### WORK INSTRUCTIONS:
Of all the lines below, output only those starting at the one with "ING Kadınlar Basketbol" and ending at the one with "Interessados comparecer à agência do", both ends included, exactly as written.

Start of INPUT RECORDS

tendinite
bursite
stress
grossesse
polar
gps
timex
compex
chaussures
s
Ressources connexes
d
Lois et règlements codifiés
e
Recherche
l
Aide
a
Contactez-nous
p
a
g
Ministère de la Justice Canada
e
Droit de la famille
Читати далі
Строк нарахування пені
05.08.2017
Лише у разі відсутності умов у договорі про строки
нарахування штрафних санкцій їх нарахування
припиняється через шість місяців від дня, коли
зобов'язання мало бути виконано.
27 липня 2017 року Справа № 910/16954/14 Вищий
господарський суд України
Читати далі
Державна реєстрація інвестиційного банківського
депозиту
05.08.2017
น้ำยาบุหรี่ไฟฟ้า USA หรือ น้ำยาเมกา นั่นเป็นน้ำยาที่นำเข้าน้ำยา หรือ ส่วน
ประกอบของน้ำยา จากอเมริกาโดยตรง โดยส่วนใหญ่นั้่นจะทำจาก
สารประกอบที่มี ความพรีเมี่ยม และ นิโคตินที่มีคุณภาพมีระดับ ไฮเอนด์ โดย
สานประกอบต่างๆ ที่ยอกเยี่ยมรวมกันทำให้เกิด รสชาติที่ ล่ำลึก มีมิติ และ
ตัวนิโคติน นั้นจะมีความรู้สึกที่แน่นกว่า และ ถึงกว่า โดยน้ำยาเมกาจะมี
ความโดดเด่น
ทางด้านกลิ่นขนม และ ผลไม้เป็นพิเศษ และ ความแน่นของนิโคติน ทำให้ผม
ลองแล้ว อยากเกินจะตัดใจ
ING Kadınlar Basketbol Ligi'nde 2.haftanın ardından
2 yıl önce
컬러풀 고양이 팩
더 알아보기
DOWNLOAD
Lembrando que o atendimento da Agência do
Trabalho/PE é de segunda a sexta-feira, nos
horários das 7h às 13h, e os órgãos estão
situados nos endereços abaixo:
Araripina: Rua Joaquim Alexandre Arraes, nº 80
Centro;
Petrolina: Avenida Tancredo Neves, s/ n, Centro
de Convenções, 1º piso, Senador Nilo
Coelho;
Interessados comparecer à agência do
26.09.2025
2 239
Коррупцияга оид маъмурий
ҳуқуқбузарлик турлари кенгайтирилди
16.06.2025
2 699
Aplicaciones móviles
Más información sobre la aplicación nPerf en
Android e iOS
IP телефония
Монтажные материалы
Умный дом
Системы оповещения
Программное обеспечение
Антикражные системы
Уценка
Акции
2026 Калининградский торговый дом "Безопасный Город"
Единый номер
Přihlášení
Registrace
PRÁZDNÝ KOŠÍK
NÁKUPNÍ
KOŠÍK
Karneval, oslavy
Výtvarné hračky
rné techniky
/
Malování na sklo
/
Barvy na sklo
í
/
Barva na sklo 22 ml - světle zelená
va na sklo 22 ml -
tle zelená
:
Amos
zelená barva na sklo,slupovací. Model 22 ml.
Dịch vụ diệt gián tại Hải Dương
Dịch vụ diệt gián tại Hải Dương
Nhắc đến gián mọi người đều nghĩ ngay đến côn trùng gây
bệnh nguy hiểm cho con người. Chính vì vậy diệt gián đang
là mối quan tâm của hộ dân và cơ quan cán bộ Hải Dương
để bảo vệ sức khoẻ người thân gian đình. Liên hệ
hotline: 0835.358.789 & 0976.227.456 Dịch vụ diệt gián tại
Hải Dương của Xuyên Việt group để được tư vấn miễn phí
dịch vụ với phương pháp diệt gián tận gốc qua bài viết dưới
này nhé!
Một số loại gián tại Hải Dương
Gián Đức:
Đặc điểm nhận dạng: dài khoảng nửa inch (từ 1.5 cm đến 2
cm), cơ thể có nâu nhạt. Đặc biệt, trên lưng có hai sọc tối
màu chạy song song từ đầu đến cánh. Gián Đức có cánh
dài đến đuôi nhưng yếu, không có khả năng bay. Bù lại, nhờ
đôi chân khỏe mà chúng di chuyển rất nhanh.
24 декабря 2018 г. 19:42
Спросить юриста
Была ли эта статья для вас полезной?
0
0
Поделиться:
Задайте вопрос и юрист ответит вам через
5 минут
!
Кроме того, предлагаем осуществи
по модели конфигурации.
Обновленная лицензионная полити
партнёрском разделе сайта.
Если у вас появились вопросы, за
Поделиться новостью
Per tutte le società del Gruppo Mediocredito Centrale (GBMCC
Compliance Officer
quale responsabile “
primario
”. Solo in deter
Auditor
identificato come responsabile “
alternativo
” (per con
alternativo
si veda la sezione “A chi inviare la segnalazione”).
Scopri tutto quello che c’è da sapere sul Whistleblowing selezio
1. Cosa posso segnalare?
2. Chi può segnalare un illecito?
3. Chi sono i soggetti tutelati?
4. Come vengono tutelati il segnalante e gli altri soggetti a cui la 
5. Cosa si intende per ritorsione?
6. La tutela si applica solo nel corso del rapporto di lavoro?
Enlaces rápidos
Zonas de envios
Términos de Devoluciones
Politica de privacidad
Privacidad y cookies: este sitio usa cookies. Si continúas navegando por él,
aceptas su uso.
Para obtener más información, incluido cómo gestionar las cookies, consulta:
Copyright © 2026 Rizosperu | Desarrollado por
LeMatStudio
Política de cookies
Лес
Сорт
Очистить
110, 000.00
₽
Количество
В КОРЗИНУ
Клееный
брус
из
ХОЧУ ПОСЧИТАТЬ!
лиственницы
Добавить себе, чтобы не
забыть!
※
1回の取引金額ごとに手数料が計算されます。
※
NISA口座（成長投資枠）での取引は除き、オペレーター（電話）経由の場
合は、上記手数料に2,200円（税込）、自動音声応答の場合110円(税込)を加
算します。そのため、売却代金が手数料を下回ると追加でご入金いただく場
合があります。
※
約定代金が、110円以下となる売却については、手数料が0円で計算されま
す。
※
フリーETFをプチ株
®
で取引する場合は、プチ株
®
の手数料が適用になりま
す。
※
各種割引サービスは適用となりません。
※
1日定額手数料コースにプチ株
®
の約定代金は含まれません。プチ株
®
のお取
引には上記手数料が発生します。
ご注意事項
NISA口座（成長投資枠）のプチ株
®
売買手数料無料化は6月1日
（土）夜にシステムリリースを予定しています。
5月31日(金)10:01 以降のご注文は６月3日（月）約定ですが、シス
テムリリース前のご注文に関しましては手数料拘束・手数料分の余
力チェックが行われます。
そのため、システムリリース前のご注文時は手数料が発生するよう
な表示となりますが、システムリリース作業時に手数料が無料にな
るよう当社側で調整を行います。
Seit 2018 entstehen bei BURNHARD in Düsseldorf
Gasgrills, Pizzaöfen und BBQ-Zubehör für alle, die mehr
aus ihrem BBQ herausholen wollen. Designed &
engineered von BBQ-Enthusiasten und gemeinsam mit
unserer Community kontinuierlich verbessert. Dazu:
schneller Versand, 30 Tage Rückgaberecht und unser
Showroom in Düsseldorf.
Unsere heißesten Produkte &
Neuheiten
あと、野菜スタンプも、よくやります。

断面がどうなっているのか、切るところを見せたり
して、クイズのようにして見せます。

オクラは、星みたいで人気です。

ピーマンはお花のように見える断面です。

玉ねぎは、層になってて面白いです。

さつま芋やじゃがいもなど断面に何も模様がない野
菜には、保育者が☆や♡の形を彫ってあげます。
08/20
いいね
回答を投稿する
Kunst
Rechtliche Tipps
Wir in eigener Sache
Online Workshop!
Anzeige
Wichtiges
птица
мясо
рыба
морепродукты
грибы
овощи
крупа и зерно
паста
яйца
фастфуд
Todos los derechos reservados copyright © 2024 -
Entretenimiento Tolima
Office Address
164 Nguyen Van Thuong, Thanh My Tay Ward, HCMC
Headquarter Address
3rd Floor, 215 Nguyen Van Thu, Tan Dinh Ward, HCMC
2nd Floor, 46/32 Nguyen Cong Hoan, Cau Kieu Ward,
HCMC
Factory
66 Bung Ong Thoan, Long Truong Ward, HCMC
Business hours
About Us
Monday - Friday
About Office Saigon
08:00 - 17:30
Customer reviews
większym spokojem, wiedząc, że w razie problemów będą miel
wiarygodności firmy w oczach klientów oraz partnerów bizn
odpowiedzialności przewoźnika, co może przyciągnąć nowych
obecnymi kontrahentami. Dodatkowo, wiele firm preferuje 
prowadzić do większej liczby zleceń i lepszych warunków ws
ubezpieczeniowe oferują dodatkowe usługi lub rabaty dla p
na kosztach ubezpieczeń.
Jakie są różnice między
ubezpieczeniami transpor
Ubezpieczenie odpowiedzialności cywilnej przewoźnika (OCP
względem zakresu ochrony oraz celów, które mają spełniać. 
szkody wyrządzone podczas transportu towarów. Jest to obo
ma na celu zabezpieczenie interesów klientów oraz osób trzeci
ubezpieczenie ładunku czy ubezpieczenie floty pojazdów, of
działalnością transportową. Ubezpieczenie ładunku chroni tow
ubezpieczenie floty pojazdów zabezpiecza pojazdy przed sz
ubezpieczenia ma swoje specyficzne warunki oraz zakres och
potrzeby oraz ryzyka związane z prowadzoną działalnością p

End of INPUT RECORDS

### REPLY:
ING Kadınlar Basketbol Ligi'nde 2.haftanın ardından
2 yıl önce
컬러풀 고양이 팩
더 알아보기
DOWNLOAD
Lembrando que o atendimento da Agência do
Trabalho/PE é de segunda a sexta-feira, nos
horários das 7h às 13h, e os órgãos estão
situados nos endereços abaixo:
Araripina: Rua Joaquim Alexandre Arraes, nº 80
Centro;
Petrolina: Avenida Tancredo Neves, s/ n, Centro
de Convenções, 1º piso, Senador Nilo
Coelho;
Interessados comparecer à agência do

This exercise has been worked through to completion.